One other monster, the six-headed Scylla, is the symbol of sacrifice. As Odysseus sails past the strait between Scylla and the whirlpool of Charybdis, he is forced to make a harsh decision to sail by Scylla and lose at most six sailors rather than sailing by Charybdis and lose the entire crew. It was a hard decision for Odysseus to make, yet it is the only way to save the entire crew. Homer establishes a clear message about the necessity to sacrifice in time of need despite certain unpreventable losses.

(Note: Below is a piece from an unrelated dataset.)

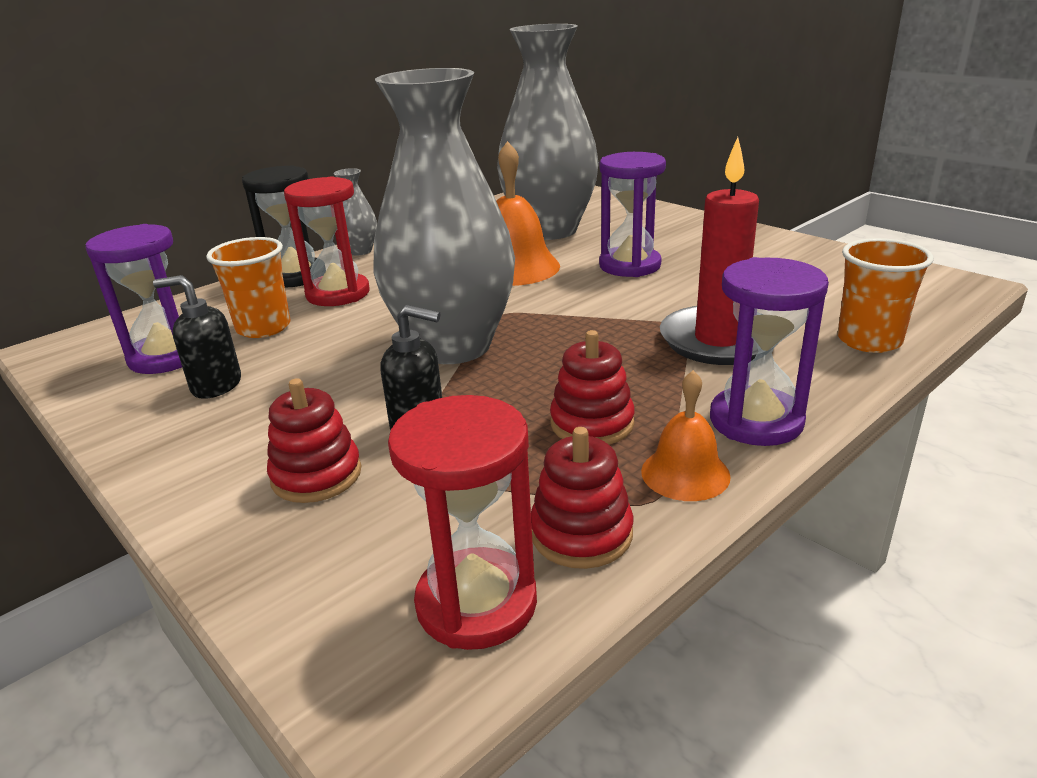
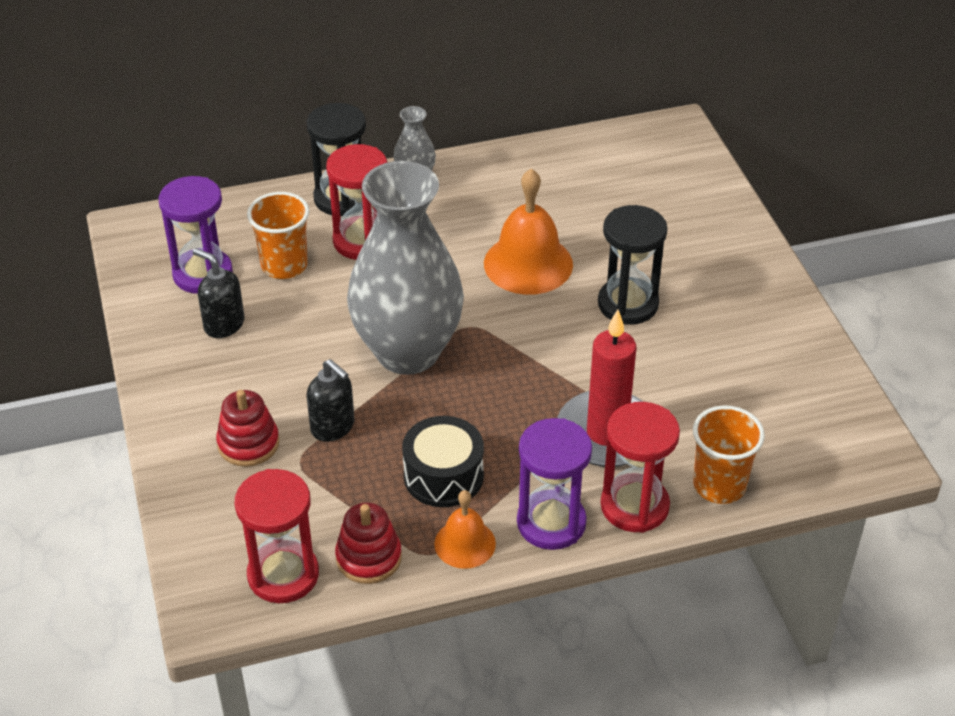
camera: 25 degrees right, 15 degrees up
grey vase [497,24,599,240] -> none
red stacking toy [550,330,635,445] -> black drum [402,416,484,507]
purple hourglass [599,152,666,277] -> black hourglass [598,205,667,325]
none -> red hourglass [601,402,680,533]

Another important symbol employed by Homer also concerns the deities. Every time a deity visits Odysseus, a mortal form is chosen and the deity’s true identity is kept secret. This disguise represents the idea that life can never by judged purely by the outlook. The true significance of things is not proportionally reflected by their material form. The suitors can also be seen as thugs in disguises of gentlemen. Even though they promise to be civil visitors in the residence of Penelope, they are truly symbols of the lowest form that men can be. Their characterizations bring up only disgust and hatred, the far extreme low point of humanity. In other terms, the manifestation of anything may either be an overstatement or an understatement of the truth. Relevant to this idea, Homer also mentions the importance of modesty and amicability. Odysseus is always humble and gracious to the people he meets, despite their stature in the world. This is one of the many characteristics of Odysseus that makes him welcomed by many. Homer’s theme may be that hospitality is one of the more honorable traits of humanity and a moral that should be shared by many.
Homer has built a myriad of symbols and themes in The Odyssey. His epic is not only an entertaining enduring literature, but an education and enlightening of the mind. The plot moves continuously from action to action, yet weaved within the twenty-four books of this poem is numerous life lessons that are invaluable to even the modern society.